• [EXERCISE MATERIALS]:
_____

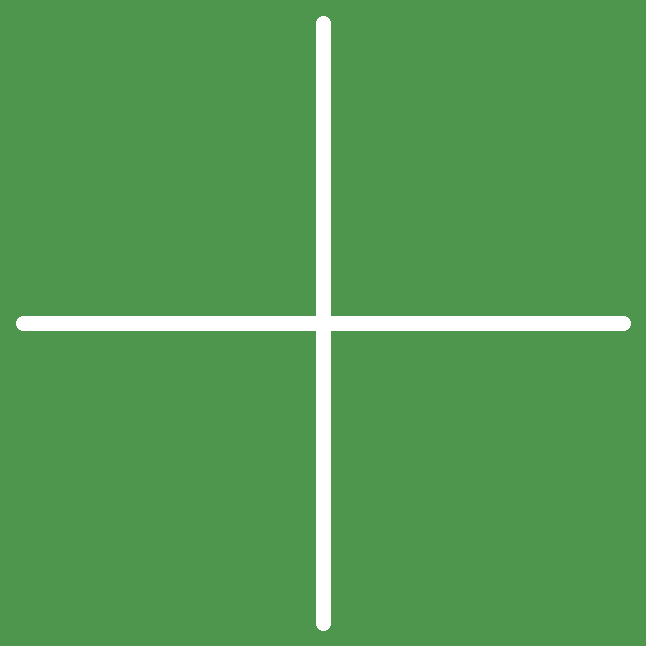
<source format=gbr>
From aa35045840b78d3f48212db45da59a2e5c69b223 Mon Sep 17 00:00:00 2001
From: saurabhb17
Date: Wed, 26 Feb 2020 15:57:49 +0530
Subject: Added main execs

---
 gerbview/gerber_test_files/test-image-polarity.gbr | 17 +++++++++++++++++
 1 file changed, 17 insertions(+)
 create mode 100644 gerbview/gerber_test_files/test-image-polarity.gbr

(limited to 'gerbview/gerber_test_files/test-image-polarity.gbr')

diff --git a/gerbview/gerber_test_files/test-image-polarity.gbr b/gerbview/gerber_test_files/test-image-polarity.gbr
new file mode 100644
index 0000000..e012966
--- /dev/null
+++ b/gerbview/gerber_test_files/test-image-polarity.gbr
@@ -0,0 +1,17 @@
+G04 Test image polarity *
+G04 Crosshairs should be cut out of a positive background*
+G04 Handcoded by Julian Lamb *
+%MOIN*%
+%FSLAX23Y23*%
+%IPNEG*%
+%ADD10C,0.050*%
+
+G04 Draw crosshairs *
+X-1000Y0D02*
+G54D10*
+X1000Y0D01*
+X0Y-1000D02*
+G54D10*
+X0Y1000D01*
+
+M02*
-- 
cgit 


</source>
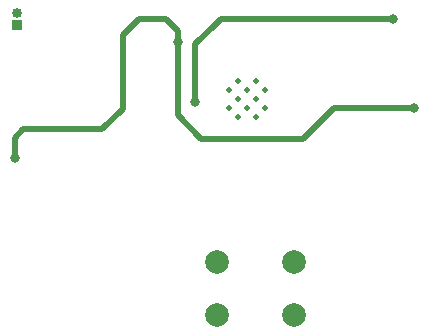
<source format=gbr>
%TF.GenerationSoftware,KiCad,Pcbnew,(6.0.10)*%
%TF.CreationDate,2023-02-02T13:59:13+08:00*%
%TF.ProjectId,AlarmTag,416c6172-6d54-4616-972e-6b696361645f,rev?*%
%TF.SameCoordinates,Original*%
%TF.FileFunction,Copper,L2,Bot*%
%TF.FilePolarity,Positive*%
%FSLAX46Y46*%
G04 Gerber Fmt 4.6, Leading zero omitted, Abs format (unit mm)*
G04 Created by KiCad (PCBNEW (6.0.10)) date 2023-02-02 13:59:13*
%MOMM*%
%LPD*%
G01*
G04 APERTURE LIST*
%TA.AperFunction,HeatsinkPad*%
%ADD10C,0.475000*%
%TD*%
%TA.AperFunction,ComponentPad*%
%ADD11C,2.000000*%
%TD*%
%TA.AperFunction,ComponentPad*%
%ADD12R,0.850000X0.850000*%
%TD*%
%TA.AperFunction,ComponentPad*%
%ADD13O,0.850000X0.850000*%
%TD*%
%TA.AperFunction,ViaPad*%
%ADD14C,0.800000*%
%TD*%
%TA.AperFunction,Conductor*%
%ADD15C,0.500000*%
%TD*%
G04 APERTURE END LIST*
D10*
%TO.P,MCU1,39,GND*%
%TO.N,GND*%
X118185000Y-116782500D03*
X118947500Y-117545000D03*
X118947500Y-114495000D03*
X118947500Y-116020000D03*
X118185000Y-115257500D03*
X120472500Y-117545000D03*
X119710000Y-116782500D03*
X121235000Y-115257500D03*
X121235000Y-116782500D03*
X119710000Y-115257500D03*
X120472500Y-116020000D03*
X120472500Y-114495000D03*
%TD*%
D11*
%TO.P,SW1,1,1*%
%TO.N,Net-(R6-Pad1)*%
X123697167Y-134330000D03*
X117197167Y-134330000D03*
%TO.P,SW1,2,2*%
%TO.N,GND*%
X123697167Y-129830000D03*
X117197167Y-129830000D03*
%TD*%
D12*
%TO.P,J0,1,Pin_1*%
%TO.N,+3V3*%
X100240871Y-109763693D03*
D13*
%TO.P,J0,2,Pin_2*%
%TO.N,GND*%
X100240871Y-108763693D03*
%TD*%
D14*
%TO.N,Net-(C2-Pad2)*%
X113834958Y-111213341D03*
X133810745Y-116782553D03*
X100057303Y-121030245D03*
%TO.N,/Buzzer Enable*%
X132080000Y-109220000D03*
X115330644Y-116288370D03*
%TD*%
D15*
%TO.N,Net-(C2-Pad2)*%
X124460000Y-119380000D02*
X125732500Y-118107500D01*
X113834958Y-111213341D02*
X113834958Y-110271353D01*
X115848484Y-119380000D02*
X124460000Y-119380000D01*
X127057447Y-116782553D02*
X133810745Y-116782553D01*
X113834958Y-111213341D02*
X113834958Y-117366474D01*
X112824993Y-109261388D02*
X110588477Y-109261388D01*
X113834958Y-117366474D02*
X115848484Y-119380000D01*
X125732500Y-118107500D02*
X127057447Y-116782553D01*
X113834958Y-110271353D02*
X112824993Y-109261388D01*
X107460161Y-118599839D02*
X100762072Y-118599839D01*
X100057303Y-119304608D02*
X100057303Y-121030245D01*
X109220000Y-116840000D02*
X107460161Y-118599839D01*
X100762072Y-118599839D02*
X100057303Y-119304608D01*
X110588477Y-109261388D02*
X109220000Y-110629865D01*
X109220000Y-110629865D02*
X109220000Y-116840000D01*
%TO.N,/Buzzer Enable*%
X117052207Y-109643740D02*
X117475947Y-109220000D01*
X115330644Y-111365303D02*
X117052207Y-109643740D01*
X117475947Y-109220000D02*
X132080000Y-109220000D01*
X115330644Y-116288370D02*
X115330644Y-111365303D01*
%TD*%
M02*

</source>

_____

• [YOUR ASSIGNMENT]:
Without the pictures, please output every record exactly.

• [PROBLEM SOLUTION]:
<source format=gbr>
From aa35045840b78d3f48212db45da59a2e5c69b223 Mon Sep 17 00:00:00 2001
From: saurabhb17
Date: Wed, 26 Feb 2020 15:57:49 +0530
Subject: Added main execs

---
 gerbview/gerber_test_files/test-image-polarity.gbr | 17 +++++++++++++++++
 1 file changed, 17 insertions(+)
 create mode 100644 gerbview/gerber_test_files/test-image-polarity.gbr

(limited to 'gerbview/gerber_test_files/test-image-polarity.gbr')

diff --git a/gerbview/gerber_test_files/test-image-polarity.gbr b/gerbview/gerber_test_files/test-image-polarity.gbr
new file mode 100644
index 0000000..e012966
--- /dev/null
+++ b/gerbview/gerber_test_files/test-image-polarity.gbr
@@ -0,0 +1,17 @@
+G04 Test image polarity *
+G04 Crosshairs should be cut out of a positive background*
+G04 Handcoded by Julian Lamb *
+%MOIN*%
+%FSLAX23Y23*%
+%IPNEG*%
+%ADD10C,0.050*%
+
+G04 Draw crosshairs *
+X-1000Y0D02*
+G54D10*
+X1000Y0D01*
+X0Y-1000D02*
+G54D10*
+X0Y1000D01*
+
+M02*
-- 
cgit 


</source>
<source format=gbr>
%TF.GenerationSoftware,KiCad,Pcbnew,(6.0.10)*%
%TF.CreationDate,2023-02-02T13:59:13+08:00*%
%TF.ProjectId,AlarmTag,416c6172-6d54-4616-972e-6b696361645f,rev?*%
%TF.SameCoordinates,Original*%
%TF.FileFunction,Copper,L2,Bot*%
%TF.FilePolarity,Positive*%
%FSLAX46Y46*%
G04 Gerber Fmt 4.6, Leading zero omitted, Abs format (unit mm)*
G04 Created by KiCad (PCBNEW (6.0.10)) date 2023-02-02 13:59:13*
%MOMM*%
%LPD*%
G01*
G04 APERTURE LIST*
%TA.AperFunction,HeatsinkPad*%
%ADD10C,0.475000*%
%TD*%
%TA.AperFunction,ComponentPad*%
%ADD11C,2.000000*%
%TD*%
%TA.AperFunction,ComponentPad*%
%ADD12R,0.850000X0.850000*%
%TD*%
%TA.AperFunction,ComponentPad*%
%ADD13O,0.850000X0.850000*%
%TD*%
%TA.AperFunction,ViaPad*%
%ADD14C,0.800000*%
%TD*%
%TA.AperFunction,Conductor*%
%ADD15C,0.500000*%
%TD*%
G04 APERTURE END LIST*
D10*
%TO.P,MCU1,39,GND*%
%TO.N,GND*%
X118185000Y-116782500D03*
X118947500Y-117545000D03*
X118947500Y-114495000D03*
X118947500Y-116020000D03*
X118185000Y-115257500D03*
X120472500Y-117545000D03*
X119710000Y-116782500D03*
X121235000Y-115257500D03*
X121235000Y-116782500D03*
X119710000Y-115257500D03*
X120472500Y-116020000D03*
X120472500Y-114495000D03*
%TD*%
D11*
%TO.P,SW1,1,1*%
%TO.N,Net-(R6-Pad1)*%
X123697167Y-134330000D03*
X117197167Y-134330000D03*
%TO.P,SW1,2,2*%
%TO.N,GND*%
X123697167Y-129830000D03*
X117197167Y-129830000D03*
%TD*%
D12*
%TO.P,J0,1,Pin_1*%
%TO.N,+3V3*%
X100240871Y-109763693D03*
D13*
%TO.P,J0,2,Pin_2*%
%TO.N,GND*%
X100240871Y-108763693D03*
%TD*%
D14*
%TO.N,Net-(C2-Pad2)*%
X113834958Y-111213341D03*
X133810745Y-116782553D03*
X100057303Y-121030245D03*
%TO.N,/Buzzer Enable*%
X132080000Y-109220000D03*
X115330644Y-116288370D03*
%TD*%
D15*
%TO.N,Net-(C2-Pad2)*%
X124460000Y-119380000D02*
X125732500Y-118107500D01*
X113834958Y-111213341D02*
X113834958Y-110271353D01*
X115848484Y-119380000D02*
X124460000Y-119380000D01*
X127057447Y-116782553D02*
X133810745Y-116782553D01*
X113834958Y-111213341D02*
X113834958Y-117366474D01*
X112824993Y-109261388D02*
X110588477Y-109261388D01*
X113834958Y-117366474D02*
X115848484Y-119380000D01*
X125732500Y-118107500D02*
X127057447Y-116782553D01*
X113834958Y-110271353D02*
X112824993Y-109261388D01*
X107460161Y-118599839D02*
X100762072Y-118599839D01*
X100057303Y-119304608D02*
X100057303Y-121030245D01*
X109220000Y-116840000D02*
X107460161Y-118599839D01*
X100762072Y-118599839D02*
X100057303Y-119304608D01*
X110588477Y-109261388D02*
X109220000Y-110629865D01*
X109220000Y-110629865D02*
X109220000Y-116840000D01*
%TO.N,/Buzzer Enable*%
X117052207Y-109643740D02*
X117475947Y-109220000D01*
X115330644Y-111365303D02*
X117052207Y-109643740D01*
X117475947Y-109220000D02*
X132080000Y-109220000D01*
X115330644Y-116288370D02*
X115330644Y-111365303D01*
%TD*%
M02*

</source>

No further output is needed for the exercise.